EXTRACTED TEXT
━━━━━━

There are various types of sealant for various purposes, as well as myriad manufacturers. One thing is standard – they all come in tubes made of quite sturdy plastic: how does one dispose of these?
Silicone sealant: Based on a derivative of sand (silicon dioxide), this is non-toxic but non-biodegradable (which is why it’s so routinely used). It’s also anti-fungal. The horrid smell that comes off it many sealants is some form of acetic acid (vinegar), which helps it cure. See here for other curatives.
Manufacturers: Many sealant manufacturers are large multi-nationals. One of the leaders is Dow Corning, which invented silicone. Dow Corning insists that it’s helping communities and using less energy and so on (you can read the report here), but it’s still environmentally questionable. We should remember that Dow Corning manufactured napalm and Agent Orange for the American Vietnam War. It also bought Union Carbide; this was after the Bhopal disaster, but the many Indian victims have yet to be properly compensated: given that DC is the second largest chemical manufacturer in the world, this is shameful. (I personally try to avoid DC products for this reason.)

━━━━━━

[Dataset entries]
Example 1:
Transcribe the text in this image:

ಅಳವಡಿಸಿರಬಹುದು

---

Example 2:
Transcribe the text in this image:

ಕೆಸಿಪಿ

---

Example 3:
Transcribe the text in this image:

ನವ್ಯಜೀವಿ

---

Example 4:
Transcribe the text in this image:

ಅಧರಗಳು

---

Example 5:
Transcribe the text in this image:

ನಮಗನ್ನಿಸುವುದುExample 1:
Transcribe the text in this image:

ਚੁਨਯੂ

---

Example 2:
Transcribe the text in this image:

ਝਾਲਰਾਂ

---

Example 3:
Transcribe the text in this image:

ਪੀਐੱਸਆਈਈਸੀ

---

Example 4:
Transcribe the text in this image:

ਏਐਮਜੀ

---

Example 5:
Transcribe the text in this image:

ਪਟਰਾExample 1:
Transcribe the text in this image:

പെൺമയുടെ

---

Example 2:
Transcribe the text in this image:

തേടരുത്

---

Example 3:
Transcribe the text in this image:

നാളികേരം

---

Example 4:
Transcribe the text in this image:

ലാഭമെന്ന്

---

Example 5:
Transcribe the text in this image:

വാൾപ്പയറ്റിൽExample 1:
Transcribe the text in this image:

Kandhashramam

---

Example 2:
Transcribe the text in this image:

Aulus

━━━━━━

TASKS TO CARRY OUT
A) From the sealant text, extract the passage starting with "Silicone sealant: Based" and going on through "for other curatives.".
B) According to the sealant text, what is silicone sealant based on?
The records stand apart from the sealant text.

TASK ANSWERS
A)
Silicone sealant: Based on a derivative of sand (silicon dioxide), this is non-toxic but non-biodegradable (which is why it’s so routinely used). It’s also anti-fungal. The horrid smell that comes off it many sealants is some form of acetic acid (vinegar), which helps it cure. See here for other curatives.

B) It is based on a derivative of sand (silicon dioxide).